- Try it:
Reproduce the listing from the line containing "right wrist: (868, 556, 8)" through the line containing "right elbow: (2414, 930, 22)", both included, keeping every line in that stretch. Offset each number in the keypoint triples (x, y and depth) by -26, and leave all other text unchanged.

Top of Data shown

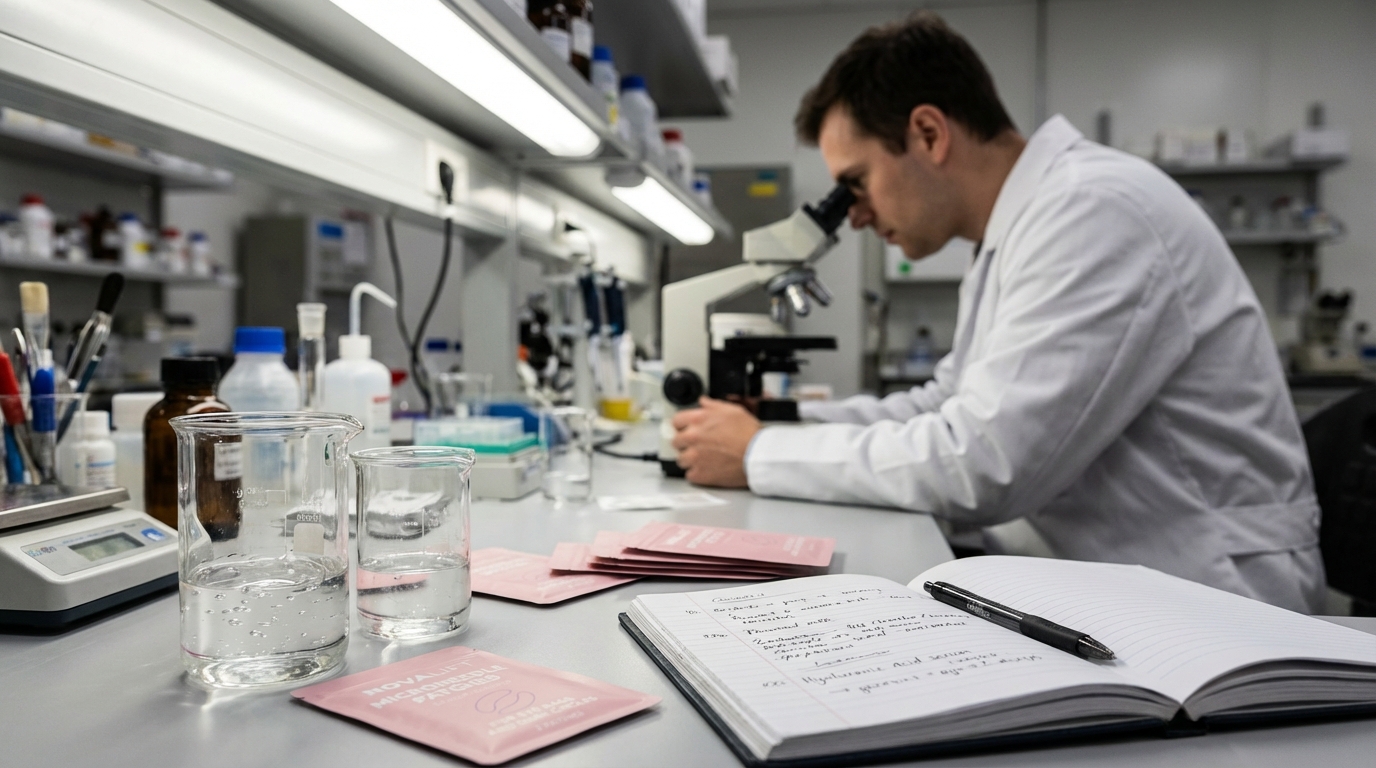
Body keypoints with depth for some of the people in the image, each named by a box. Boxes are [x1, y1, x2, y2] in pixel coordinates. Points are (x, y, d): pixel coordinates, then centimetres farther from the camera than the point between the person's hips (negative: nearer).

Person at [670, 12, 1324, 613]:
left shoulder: (1093, 211, -21)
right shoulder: (1013, 235, 9)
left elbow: (979, 466, -27)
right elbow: (949, 407, 16)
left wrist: (759, 455, -16)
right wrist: (783, 420, 4)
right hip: (1112, 583, 8)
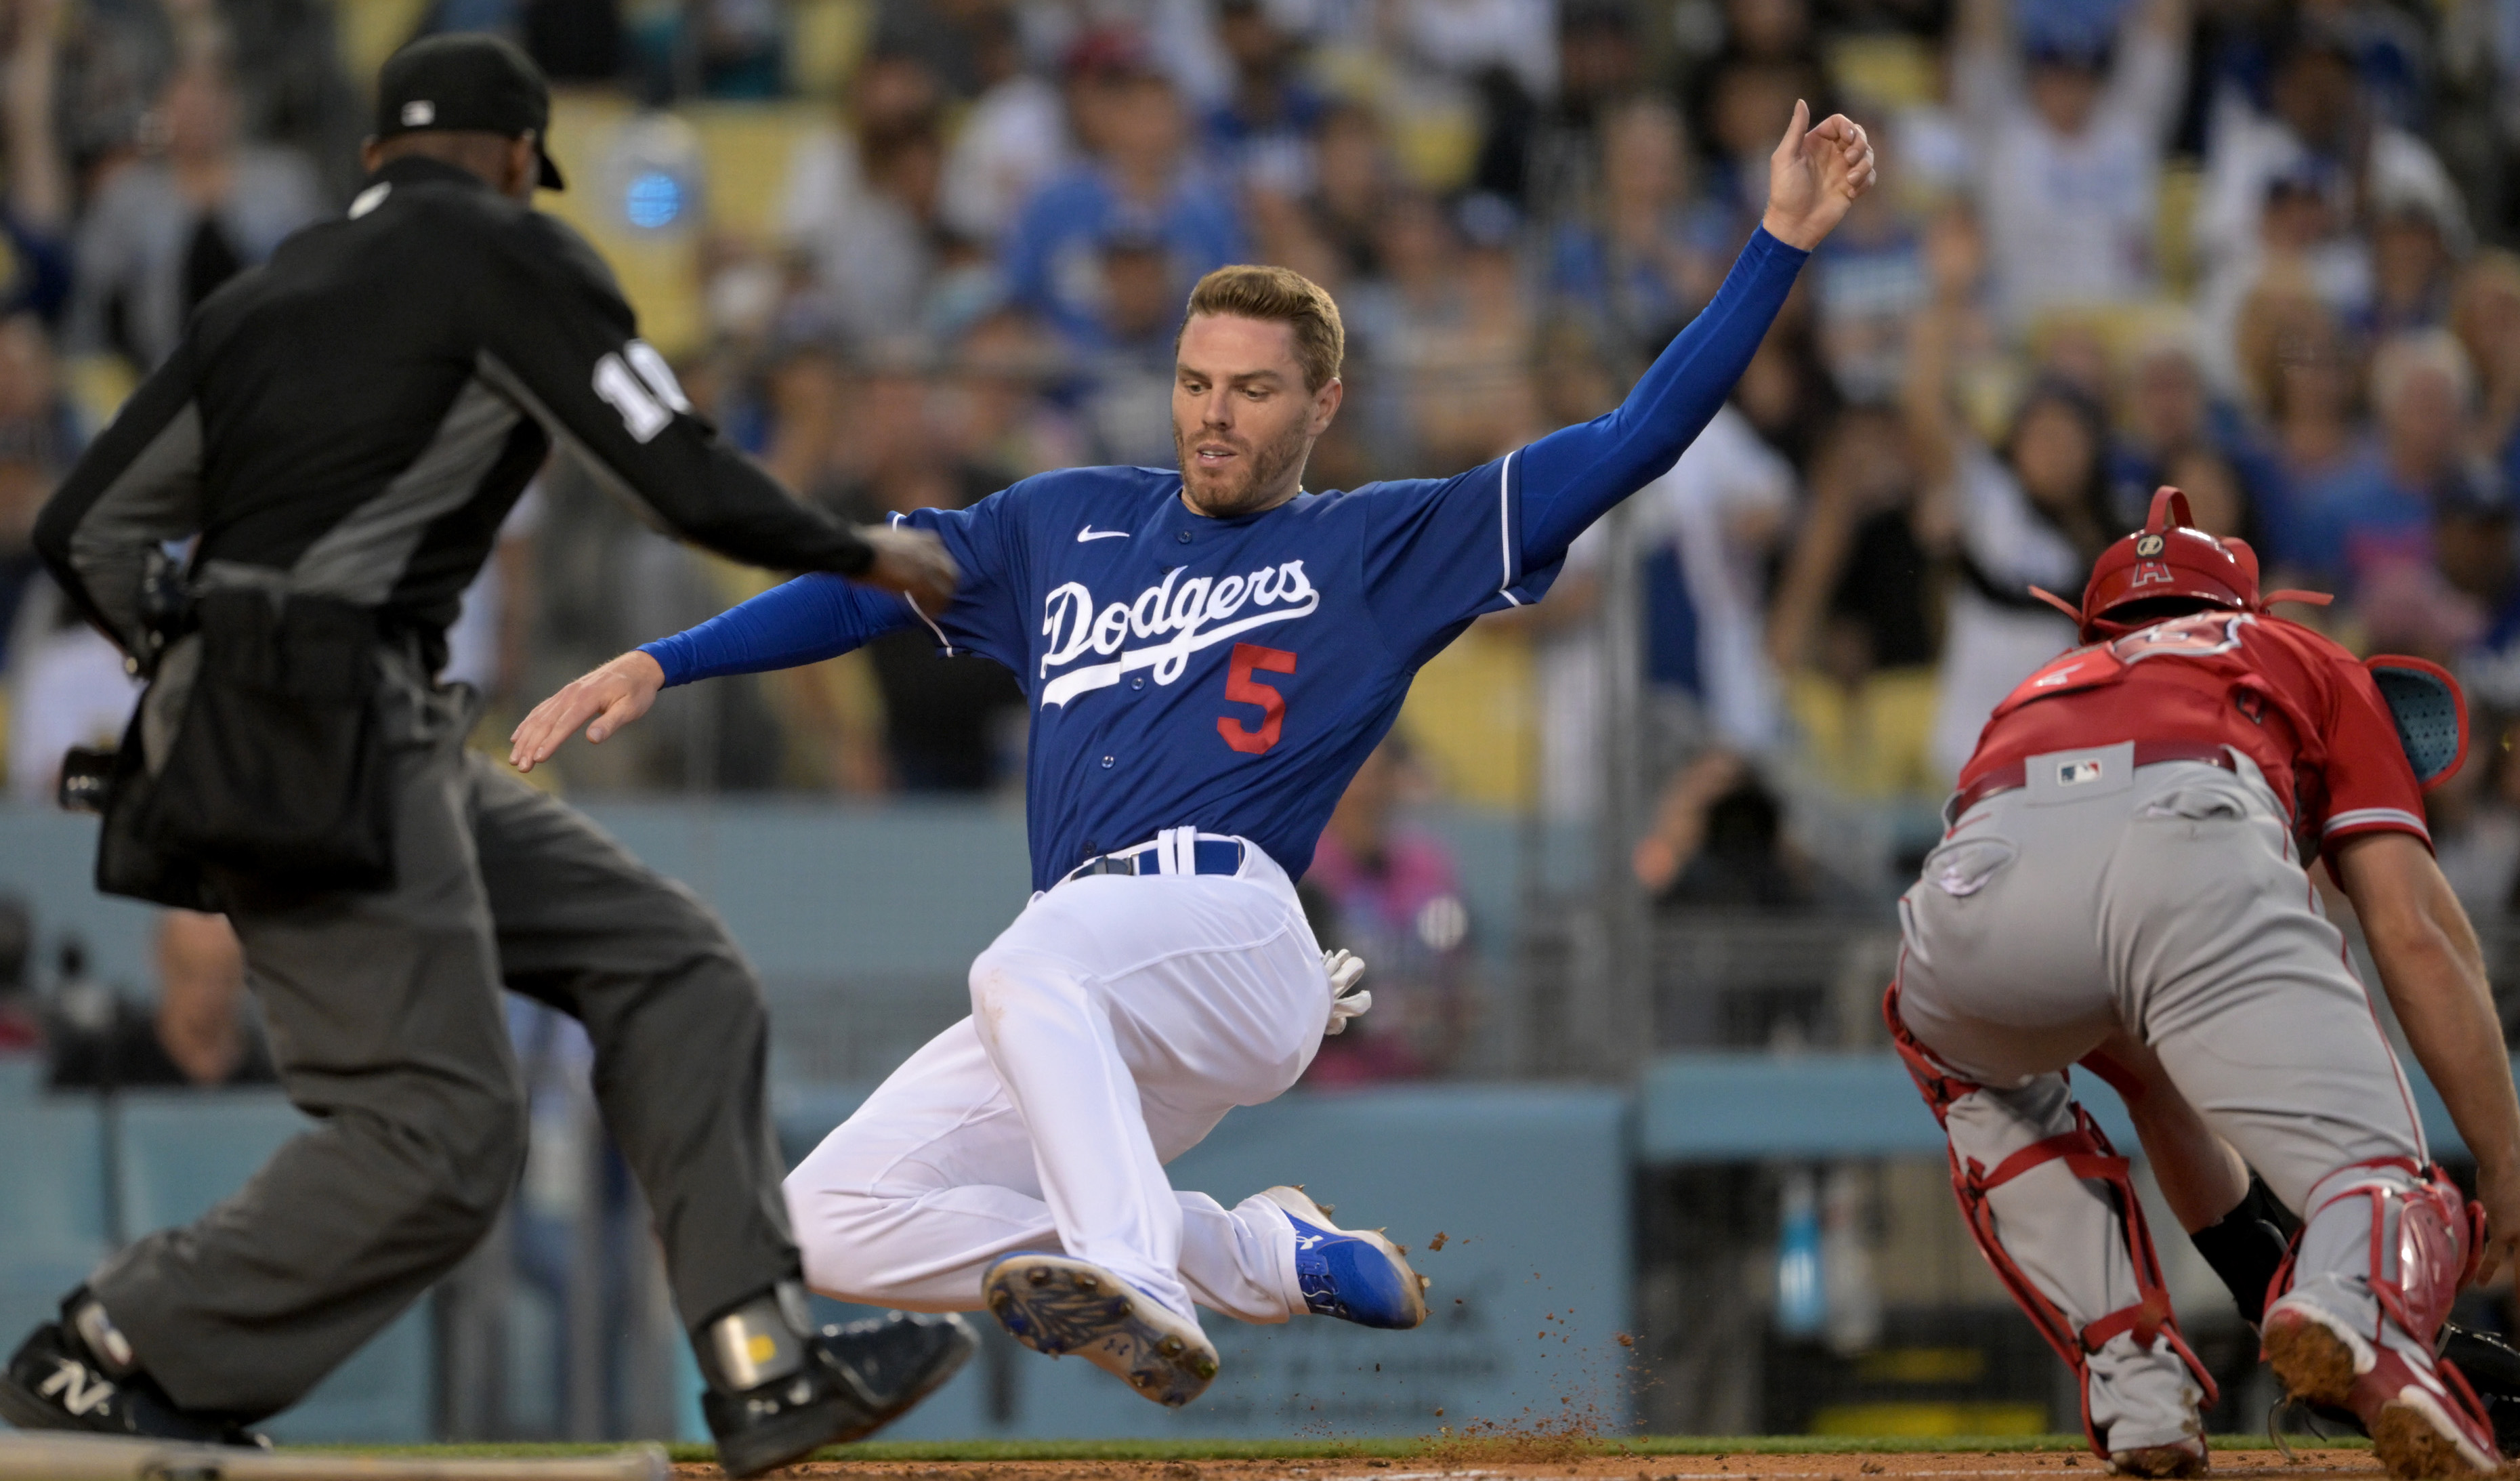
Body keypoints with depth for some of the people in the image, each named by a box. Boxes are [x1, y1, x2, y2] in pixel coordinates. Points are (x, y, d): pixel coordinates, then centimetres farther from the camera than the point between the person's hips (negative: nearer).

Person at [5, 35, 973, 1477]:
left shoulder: (268, 291, 20)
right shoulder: (509, 251, 0)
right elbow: (688, 480, -7)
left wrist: (201, 667, 28)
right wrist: (868, 556, 8)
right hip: (331, 746, -9)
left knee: (672, 966, 8)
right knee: (440, 1135, -12)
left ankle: (762, 1360, -1)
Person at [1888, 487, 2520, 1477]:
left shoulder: (2037, 695, 48)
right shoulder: (2307, 664, 39)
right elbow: (2414, 930, 22)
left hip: (1979, 889, 4)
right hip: (2199, 868, -4)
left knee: (1985, 1080, 37)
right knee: (2376, 1174, -1)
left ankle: (2136, 1393, 16)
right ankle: (2361, 1318, -40)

Bottom of Data shown

- Expected output:
right wrist: (842, 530, -18)
right hip: (305, 720, -35)
left knee: (646, 940, -18)
right knee: (414, 1109, -38)
left ankle: (736, 1334, -27)
Person at [1888, 487, 2520, 1477]:
left shoulder: (2011, 669, 22)
right shoulder: (2281, 638, 13)
right elbow: (2388, 904, -4)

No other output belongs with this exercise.